- Aim -
Put every line of the material below into a JSON list of strings, one string for each line, and leave out any blank lines.

- Dataset extract -
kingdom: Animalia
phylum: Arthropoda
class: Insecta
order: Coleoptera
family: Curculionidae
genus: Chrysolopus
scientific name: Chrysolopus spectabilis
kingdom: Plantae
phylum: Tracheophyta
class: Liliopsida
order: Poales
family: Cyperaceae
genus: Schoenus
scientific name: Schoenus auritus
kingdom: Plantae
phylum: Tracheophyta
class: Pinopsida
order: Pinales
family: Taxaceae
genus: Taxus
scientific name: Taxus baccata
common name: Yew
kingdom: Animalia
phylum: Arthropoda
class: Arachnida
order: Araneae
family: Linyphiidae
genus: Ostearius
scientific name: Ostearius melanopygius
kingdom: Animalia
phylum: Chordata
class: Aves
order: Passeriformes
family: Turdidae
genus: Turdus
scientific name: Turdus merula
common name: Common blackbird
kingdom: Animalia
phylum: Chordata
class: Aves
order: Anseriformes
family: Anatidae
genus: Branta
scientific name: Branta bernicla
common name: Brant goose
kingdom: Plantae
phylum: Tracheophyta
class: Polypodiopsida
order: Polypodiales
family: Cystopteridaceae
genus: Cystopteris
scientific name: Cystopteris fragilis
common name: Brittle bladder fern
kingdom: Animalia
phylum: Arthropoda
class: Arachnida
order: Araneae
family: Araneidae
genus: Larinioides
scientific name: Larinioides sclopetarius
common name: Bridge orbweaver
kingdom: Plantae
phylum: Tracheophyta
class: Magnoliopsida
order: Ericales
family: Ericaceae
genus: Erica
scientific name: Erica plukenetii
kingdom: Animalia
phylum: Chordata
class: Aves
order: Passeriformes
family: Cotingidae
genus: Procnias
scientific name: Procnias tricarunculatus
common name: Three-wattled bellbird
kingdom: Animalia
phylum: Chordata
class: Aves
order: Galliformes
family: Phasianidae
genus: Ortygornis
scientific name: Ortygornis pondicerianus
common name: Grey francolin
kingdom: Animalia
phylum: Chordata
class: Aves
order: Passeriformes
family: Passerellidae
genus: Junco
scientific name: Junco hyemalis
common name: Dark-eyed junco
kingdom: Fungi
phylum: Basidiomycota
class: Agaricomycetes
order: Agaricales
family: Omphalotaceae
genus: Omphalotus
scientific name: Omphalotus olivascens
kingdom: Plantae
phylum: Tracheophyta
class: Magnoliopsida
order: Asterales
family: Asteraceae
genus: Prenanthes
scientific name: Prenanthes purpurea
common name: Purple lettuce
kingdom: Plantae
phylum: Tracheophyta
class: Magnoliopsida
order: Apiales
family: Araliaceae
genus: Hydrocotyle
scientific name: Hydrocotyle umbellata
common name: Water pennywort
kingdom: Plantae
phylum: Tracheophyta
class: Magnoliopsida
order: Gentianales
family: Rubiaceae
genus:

- Exercise result -
[
  "kingdom: Animalia",
  "phylum: Arthropoda",
  "class: Insecta",
  "order: Coleoptera",
  "family: Curculionidae",
  "genus: Chrysolopus",
  "scientific name: Chrysolopus spectabilis",
  "kingdom: Plantae",
  "phylum: Tracheophyta",
  "class: Liliopsida",
  "order: Poales",
  "family: Cyperaceae",
  "genus: Schoenus",
  "scientific name: Schoenus auritus",
  "kingdom: Plantae",
  "phylum: Tracheophyta",
  "class: Pinopsida",
  "order: Pinales",
  "family: Taxaceae",
  "genus: Taxus",
  "scientific name: Taxus baccata",
  "common name: Yew",
  "kingdom: Animalia",
  "phylum: Arthropoda",
  "class: Arachnida",
  "order: Araneae",
  "family: Linyphiidae",
  "genus: Ostearius",
  "scientific name: Ostearius melanopygius",
  "kingdom: Animalia",
  "phylum: Chordata",
  "class: Aves",
  "order: Passeriformes",
  "family: Turdidae",
  "genus: Turdus",
  "scientific name: Turdus merula",
  "common name: Common blackbird",
  "kingdom: Animalia",
  "phylum: Chordata",
  "class: Aves",
  "order: Anseriformes",
  "family: Anatidae",
  "genus: Branta",
  "scientific name: Branta bernicla",
  "common name: Brant goose",
  "kingdom: Plantae",
  "phylum: Tracheophyta",
  "class: Polypodiopsida",
  "order: Polypodiales",
  "family: Cystopteridaceae",
  "genus: Cystopteris",
  "scientific name: Cystopteris fragilis",
  "common name: Brittle bladder fern",
  "kingdom: Animalia",
  "phylum: Arthropoda",
  "class: Arachnida",
  "order: Araneae",
  "family: Araneidae",
  "genus: Larinioides",
  "scientific name: Larinioides sclopetarius",
  "common name: Bridge orbweaver",
  "kingdom: Plantae",
  "phylum: Tracheophyta",
  "class: Magnoliopsida",
  "order: Ericales",
  "family: Ericaceae",
  "genus: Erica",
  "scientific name: Erica plukenetii",
  "kingdom: Animalia",
  "phylum: Chordata",
  "class: Aves",
  "order: Passeriformes",
  "family: Cotingidae",
  "genus: Procnias",
  "scientific name: Procnias tricarunculatus",
  "common name: Three-wattled bellbird",
  "kingdom: Animalia",
  "phylum: Chordata",
  "class: Aves",
  "order: Galliformes",
  "family: Phasianidae",
  "genus: Ortygornis",
  "scientific name: Ortygornis pondicerianus",
  "common name: Grey francolin",
  "kingdom: Animalia",
  "phylum: Chordata",
  "class: Aves",
  "order: Passeriformes",
  "family: Passerellidae",
  "genus: Junco",
  "scientific name: Junco hyemalis",
  "common name: Dark-eyed junco",
  "kingdom: Fungi",
  "phylum: Basidiomycota",
  "class: Agaricomycetes",
  "order: Agaricales",
  "family: Omphalotaceae",
  "genus: Omphalotus",
  "scientific name: Omphalotus olivascens",
  "kingdom: Plantae",
  "phylum: Tracheophyta",
  "class: Magnoliopsida",
  "order: Asterales",
  "family: Asteraceae",
  "genus: Prenanthes",
  "scientific name: Prenanthes purpurea",
  "common name: Purple lettuce",
  "kingdom: Plantae",
  "phylum: Tracheophyta",
  "class: Magnoliopsida",
  "order: Apiales",
  "family: Araliaceae",
  "genus: Hydrocotyle",
  "scientific name: Hydrocotyle umbellata",
  "common name: Water pennywort",
  "kingdom: Plantae",
  "phylum: Tracheophyta",
  "class: Magnoliopsida",
  "order: Gentianales",
  "family: Rubiaceae",
  "genus:"
]